Watermelon Diplodia Rot: Managing Stem End Rot Of Watermelon Fruits

(Image credit: Julia Lavrinenko)

Growing your own fruit can be an empowering and delicious success, or it can be a frustrating disaster if things go wrong. Fungal diseases such as diplodia stem end rot on watermelons can be especially disheartening as the fruits you’ve patiently grown all summer suddenly seem to rot right off the vine. Continue reading to learn more about recognizing and treating stem end rot of watermelon plants.

Watermelon Diplodia Rot

Watermelon diplodia is a fungal disorder, spread by Lasiodiplodia theobromine fungi, that generally results in post-harvest crop loss of watermelon, cantaloupe, and honeydew. Symptoms appear from mid to late summer and can run rampant in humid semi-tropic to tropical locations, when temperatures steadily linger between 77 and 86 degrees F. (25-30 C.). At 50 degrees F. (10 C.) or below, fungal growth goes dormant. Symptoms of watermelons with stem end rot may first appear as discolored or wilted leaves. Upon closer inspection, browning and/or drying of the stem ends is apparent. Fruit may develop water-soaked rings around the stem end, which gradually grow into large, dark, sunken lesions. The rind of watermelons with stem rot is usually thin, dark, and soft. As the stem ends rot, dark black patches may form in the decayed lesions. This disease will still grow and spread in post-harvest storage. Proper sanitary practices can reduce the spread of fungal diseases. Infected fruits should be removed from the plant as soon as they are spotted to redirect energy to healthy fruit and reduce the spread of diplodia stem end rot. Infected fruits may just fall off the plant, leaving the stem still hanging on the plant and a dark rotted hole in the fruit.

Managing Stem End Rot of Watermelon Fruits

Calcium deficiencies contribute to a plant’s vulnerability to diplodia stem end rot.
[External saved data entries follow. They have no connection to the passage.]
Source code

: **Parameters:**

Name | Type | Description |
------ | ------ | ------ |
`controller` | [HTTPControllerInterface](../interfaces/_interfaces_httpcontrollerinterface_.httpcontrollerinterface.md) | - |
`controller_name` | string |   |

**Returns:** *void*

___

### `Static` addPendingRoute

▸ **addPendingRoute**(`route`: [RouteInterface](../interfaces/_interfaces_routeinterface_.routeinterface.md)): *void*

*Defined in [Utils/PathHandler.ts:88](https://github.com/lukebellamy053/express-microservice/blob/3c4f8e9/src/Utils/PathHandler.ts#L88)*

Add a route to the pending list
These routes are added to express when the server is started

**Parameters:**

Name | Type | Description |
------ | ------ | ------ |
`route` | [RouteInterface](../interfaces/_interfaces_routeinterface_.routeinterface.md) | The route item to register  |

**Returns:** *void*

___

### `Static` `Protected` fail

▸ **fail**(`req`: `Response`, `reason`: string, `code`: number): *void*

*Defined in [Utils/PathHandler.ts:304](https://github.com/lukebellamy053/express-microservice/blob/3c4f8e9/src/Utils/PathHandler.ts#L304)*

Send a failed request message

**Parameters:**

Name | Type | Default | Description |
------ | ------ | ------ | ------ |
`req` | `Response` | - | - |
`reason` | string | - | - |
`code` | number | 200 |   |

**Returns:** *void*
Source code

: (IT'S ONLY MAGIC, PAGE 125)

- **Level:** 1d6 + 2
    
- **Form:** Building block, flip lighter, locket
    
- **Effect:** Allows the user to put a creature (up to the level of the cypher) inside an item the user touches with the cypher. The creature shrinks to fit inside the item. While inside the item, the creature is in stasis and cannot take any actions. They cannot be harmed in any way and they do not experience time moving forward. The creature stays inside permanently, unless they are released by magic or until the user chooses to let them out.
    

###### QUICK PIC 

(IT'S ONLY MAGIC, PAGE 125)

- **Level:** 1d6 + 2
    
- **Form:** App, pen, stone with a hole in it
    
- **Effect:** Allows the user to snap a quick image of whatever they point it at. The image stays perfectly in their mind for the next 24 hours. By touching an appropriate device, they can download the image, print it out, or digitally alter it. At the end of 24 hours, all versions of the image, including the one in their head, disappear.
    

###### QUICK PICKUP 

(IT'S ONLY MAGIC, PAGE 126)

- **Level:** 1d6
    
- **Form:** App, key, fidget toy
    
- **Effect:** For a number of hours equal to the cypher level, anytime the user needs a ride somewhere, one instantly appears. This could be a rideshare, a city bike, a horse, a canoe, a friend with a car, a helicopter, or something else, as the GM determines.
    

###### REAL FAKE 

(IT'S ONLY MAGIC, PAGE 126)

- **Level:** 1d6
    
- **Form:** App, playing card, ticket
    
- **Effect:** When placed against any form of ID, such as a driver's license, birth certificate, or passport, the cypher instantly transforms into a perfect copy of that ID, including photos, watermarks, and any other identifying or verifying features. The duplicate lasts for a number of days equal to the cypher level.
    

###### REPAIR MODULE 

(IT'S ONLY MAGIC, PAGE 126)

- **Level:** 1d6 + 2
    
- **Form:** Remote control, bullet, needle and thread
In melons, calcium helps build thick, firm rinds while also regulating salt and activating available potassium. Cucurbits, such as watermelon, tend to have high calcium demands and become more susceptible to diseases and disorders when this nutrient need is not met. During high temperatures, plants can lose calcium from transpiration. This oftentimes occurs as fruit is setting and the result is weak, sickly fruit. Applying calcium nitrate regularly through the growing season is recommended for healthy watermelon plants. Watermelon diplodia rot is more prevalent in warm, humid climates where it does not get killed off by winter frosts, but in some climates, it can overwinter in garden debris, fallen leaves, stems, or fruit. As always, thorough garden sanitation between crops and utilizing crop rotation will help prevent the spread or reoccurrence of stem end rot of watermelon plants. Harvested fruits should be checked regularly for rotting near the stem and discarded if the disease is present. Tools and storage equipment should also be washed with bleach and water.